This study investigates the optimization of lost foam casting parameters for HT200 grey cast iron end caps to address porosity, slag inclusion, shrinkage, and other defects. Three gating systems (top, middle, and bottom pouring) were designed, with numerical simulations conducted using ProCAST software to analyze filling patterns, solidification behavior, and defect formation. Orthogonal experiments were performed to determine optimal process parameters, followed by production verification.
1. Gating System Design
The closed gating system for lost foam casting follows the proportional relationship:
$$
\sum F_{\text{inner}} : \sum F_{\text{runner}} : \sum F_{\text{sprue}} = 1 : 1.2 : 1.4
$$
Inner gate area calculation uses the hydraulic formula:
$$
\sum F_{\text{inner}} = \frac{G}{0.31\mu t \sqrt{H_p}}
$$
where $G$ represents molten metal mass (kg), $\mu$ is flow coefficient, and $H_p$ denotes average pressure head height.

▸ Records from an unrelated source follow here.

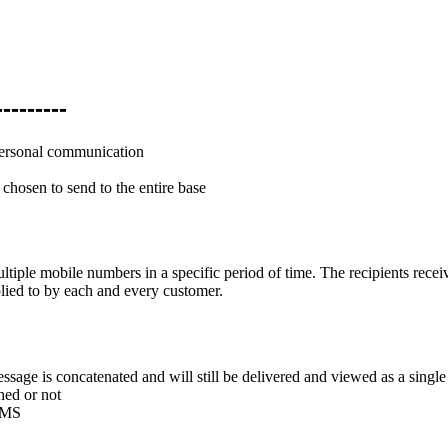
-------
personal communication
 chosen to send to the entire base
tiple mobile numbers in a specific period of time. The recipients recei
lied to by each and every customer.
ssage is concatenated and will still be delivered and viewed as a singl
ed or not
 SMS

| Pouring Type | Inner Gate (mm²) | Runner (mm²) | Sprue (mm²) |
|---|---|---|---|
| Top Pouring | 7×24 | 9×24 | 24×24 |
| Bottom Pouring | 10×35 | 12×35 | 35×35 |
| Middle Pouring | 11×11 | 11×27 | 27×27 |
2. Numerical Simulation Analysis
The lost foam casting process was simulated with ProCAST using EPS foam properties:
$$
\begin{aligned}
\text{Density} &= 22\ \text{kg/m}^3 \\
\text{Thermal Conductivity} &= 0.15\ \text{W/(m·K)} \\
\text{Specific Heat} &= 3.7\ \text{kJ/(kg·K)}
\end{aligned}
$$
| Pouring Type | Filling Time (s) | Total Solidification Time (s) |
|---|---|---|
| Top | 10.95 | 416.21 |
| Middle | 11.72 | 416.48 |
| Bottom | 12.97 | 556.22 |
3. Orthogonal Experiment Design
A $L_9(3^4)$ orthogonal array examined two critical parameters in lost foam casting:
$$
\begin{aligned}
\text{Pouring Temperature} &: 1,360-1,420^\circ\text{C} \\
\text{Negative Pressure} &: 0.02-0.06\ \text{MPa}
\end{aligned}
$$
| Run | Temp (°C) | Pressure (MPa) | Porosity (cm³) |
|---|---|---|---|
| 1 | 1,360 | 0.02 | 4.728 |
| 2 | 1,360 | 0.04 | 3.128 |
| 3 | 1,360 | 0.06 | 2.930 |
| 4 | 1,390 | 0.02 | 3.492 |
| 5 | 1,390 | 0.04 | 3.128 |
| 6 | 1,390 | 0.06 | 3.517 |
| 7 | 1,420 | 0.02 | 3.321 |
| 8 | 1,420 | 0.04 | 3.578 |
| 9 | 1,420 | 0.06 | 3.005 |
4. Results and Discussion
Range analysis revealed parameter significance:
$$
R_{\text{Pressure}} = 2.094 > R_{\text{Temperature}} = 0.882
$$
The optimal lost foam casting parameters were determined as:
$$
\begin{cases}
\text{Pouring Temperature} = 1,420^\circ\text{C} \\
\text{Negative Pressure} = 0.06\ \text{MPa}
\end{cases}
$$
| Factor | K₁ | K₂ | K₃ | R |
|---|---|---|---|---|
| Temperature | 10.786 | 10.137 | 9.904 | 0.882 |
| Pressure | 11.541 | 9.834 | 9.447 | 2.094 |
5. Production Verification
Implementing optimized lost foam casting parameters achieved:
$$
\begin{aligned}
\text{Porosity Volume} &= 3.005\ \text{cm}^3 \\
\text{Process Yield} &= 77.7\% \\
\text{Tensile Strength} &= 147-155\ \text{MPa}
\end{aligned}
$$
The bottom-pouring system demonstrated superior performance in lost foam casting due to its stable filling pattern and effective feeding through large runners. This study confirms that proper parameter selection in lost foam casting significantly reduces defects while maintaining mechanical properties.